Sky Burial is the story of a Chinese woman called Shu Wen and it begins in her native town Nanjing in the mid-1950s. At the time Wen is twenty-two years old and a student at medical school where Wang Kejun works as a laboratory assistant. During a dissection class he gives her a piece of advice about how to overcome her fear of dead bodies and they become close friends. Friendship turns into love, but Kejun joins the Chinese army to serve his country, which paid for his medical training, and to attend to the soldiers who are still fighting in Korea. Two years later he returns to Nanjing because his military unit has ordered him to study Tibetan language and medicine for future action. Another two years go by. Wen works as a dermatologist in one of the big hospitals of Nanjing and Kejun who has finished his studies is waiting for his call-up. They get married and pass three ecstatic weeks together. Then Kejun’s unit is sent to Tibet and Wen is transferred to a hospital in Suzhou where her married sister and her parents live. It doesn’t take long and Wen is called to the Suzhou military headquarters where she is informed that 
“Comrade Wang Kejun died in an incident
in the east of Tibet on 24 March 1958, aged 29.” 
She wants to know more about her husband’s fate, but nobody seems to be willing or able to tell her what exactly happened to Kejun, how he died and where he was buried. It even occurs to her that he might still be alive after all and that he has only been separated from his unit. So Wen takes a decision of grave consequence: she joins the army to be sent to Tibet herself and to make inquiries. Already in autumn she is on her way into Tibet with a convoy of soldiers. One night they discover a half-dead Tibetan woman called Zhuoma and it turns out that she speaks Chinese. Zhuoma stays with them and the occasion for her to act as a mediator between Chinese soldiers and Tibetan guerrilla fighters isn’t long in coming. A dozen of Chinese who volunteered to be hostages are killed and the rest of the unit withdraws in the direction of China. Wen, however, decides to rather join Zhuoma and the other Tibetans to continue her search for Kejun. She passes the following thirty years travelling with Tibetan nomads and adapting to their deeply religious culture. In the end she finds the answers to her questions.

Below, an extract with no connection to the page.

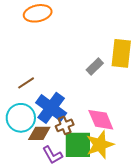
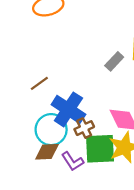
cyan circle: (21, 118) -> (51, 130), moved
brown diamond: (39, 133) -> (47, 152), moved

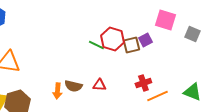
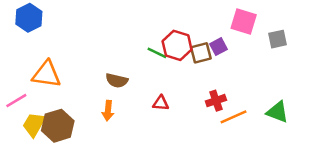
gray square: (192, 34) -> (277, 39), turned -35
brown semicircle: (73, 86) -> (117, 81), moved

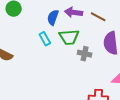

The plot of Sky Burial may sound like fiction, but Xinran makes it clear from the beginning that she is telling a true story. After a short introductory note, the author dedicated the entire first chapter to the interview which she led with Shu Wen in a teahouse in the city of Suzhou in 1994. It contains the old woman’s direct-speech look back at life before Tibet interspersed with the interviewer’s explaining remarks and personal impressions of the person opposite. As from Chapter 2 the author switches to third-person narrative to tell the amazing life of Shu Wen in Tibet. Background information concerning Tibet and China, especially her military campaigns in Tibet in 1958, seems to be thoroughly researched. All necessary explanations of Tibetan customs and traditions are skilfully woven into the story without disturbing the flow of the plot. As befits a trained journalist, Xinran’s language is generally clear and unpretentious which makes the biographical novel a pleasure to read. A letter of Xinran addressed to Shu Wen closes the book.

For me it has been a very interesting and exciting experience to read Sky Burial by Xinran. During the past decades I read a few books about Tibet. Most of them were accounts of western travellers like Alexandra David-Néel and Heinrich Harrer, but I also came across some very personal stories of exiled Tibetans who had seen and experienced a lot of violence. For those who would like to get a slightly different view at Chinese presence in Tibet, Sky Burial is an excellent starting point. To cut a long story short: I recommend the book.